What does it mean to you being a carrier of HIV and a militant for the socialist revolution?

Being a carrier of HIV motivates me even more to struggle for the socialist revolution. Including, also, the combat against the oppressions and the serophobia, because, as we always discuss in PSTU, the struggle against any kind of opression should be done side by side with the struggles of our class. People still die for not having access to the treatment and finish developing the most advanced stage of the virus, the Acquired Immunodeficiency Syndrome (Aids) and, with the immune system weakened, can get opportunistic diseases and die.

Living with HIV doesn’t prevent me to be equal to the others.
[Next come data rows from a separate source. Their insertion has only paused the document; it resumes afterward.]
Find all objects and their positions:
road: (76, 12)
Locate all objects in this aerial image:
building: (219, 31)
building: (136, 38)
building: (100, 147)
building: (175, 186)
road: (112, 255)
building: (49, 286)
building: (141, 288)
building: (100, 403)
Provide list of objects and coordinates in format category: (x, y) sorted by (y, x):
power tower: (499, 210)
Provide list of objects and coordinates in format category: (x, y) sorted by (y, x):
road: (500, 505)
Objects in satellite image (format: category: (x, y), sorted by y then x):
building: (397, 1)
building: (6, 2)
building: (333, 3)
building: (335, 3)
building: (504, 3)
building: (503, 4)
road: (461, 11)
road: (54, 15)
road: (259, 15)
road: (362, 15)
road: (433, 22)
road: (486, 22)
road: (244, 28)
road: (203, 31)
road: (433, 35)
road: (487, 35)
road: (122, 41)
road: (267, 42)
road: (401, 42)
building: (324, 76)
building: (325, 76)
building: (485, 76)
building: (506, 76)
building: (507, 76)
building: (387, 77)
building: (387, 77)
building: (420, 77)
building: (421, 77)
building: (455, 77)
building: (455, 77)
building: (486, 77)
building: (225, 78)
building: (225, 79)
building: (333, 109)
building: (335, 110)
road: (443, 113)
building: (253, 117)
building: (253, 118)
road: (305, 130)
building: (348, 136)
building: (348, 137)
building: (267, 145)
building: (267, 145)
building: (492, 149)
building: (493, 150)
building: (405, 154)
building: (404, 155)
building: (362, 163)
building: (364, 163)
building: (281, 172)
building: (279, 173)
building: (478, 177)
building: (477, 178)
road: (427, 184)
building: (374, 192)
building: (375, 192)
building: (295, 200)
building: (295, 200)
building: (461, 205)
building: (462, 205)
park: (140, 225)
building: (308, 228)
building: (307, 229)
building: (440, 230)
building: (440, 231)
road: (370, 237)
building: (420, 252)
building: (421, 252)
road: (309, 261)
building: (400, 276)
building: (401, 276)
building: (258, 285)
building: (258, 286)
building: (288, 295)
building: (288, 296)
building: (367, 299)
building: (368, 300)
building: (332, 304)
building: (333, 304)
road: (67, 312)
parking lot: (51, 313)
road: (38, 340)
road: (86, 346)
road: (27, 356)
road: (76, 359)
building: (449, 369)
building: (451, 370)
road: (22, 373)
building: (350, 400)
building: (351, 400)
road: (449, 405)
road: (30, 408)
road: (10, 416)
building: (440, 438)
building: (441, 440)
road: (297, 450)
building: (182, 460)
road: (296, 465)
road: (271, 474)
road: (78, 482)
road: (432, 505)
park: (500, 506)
It’s important we struggle for the strengthening of the SUS and prevention policies and combat against HIV/Aids and against every form of oppression. And more: strengthen the struggles against this system that oppresses us, exploits us and kills us. It’s important we reinforce the construction of a new society, a socialist society.

 

[1] Cazuza was a very popular gay composer and singer in the 1980´s, who died in consequence of Aids related diseases on July 7h, 1990, when he was 32 years old.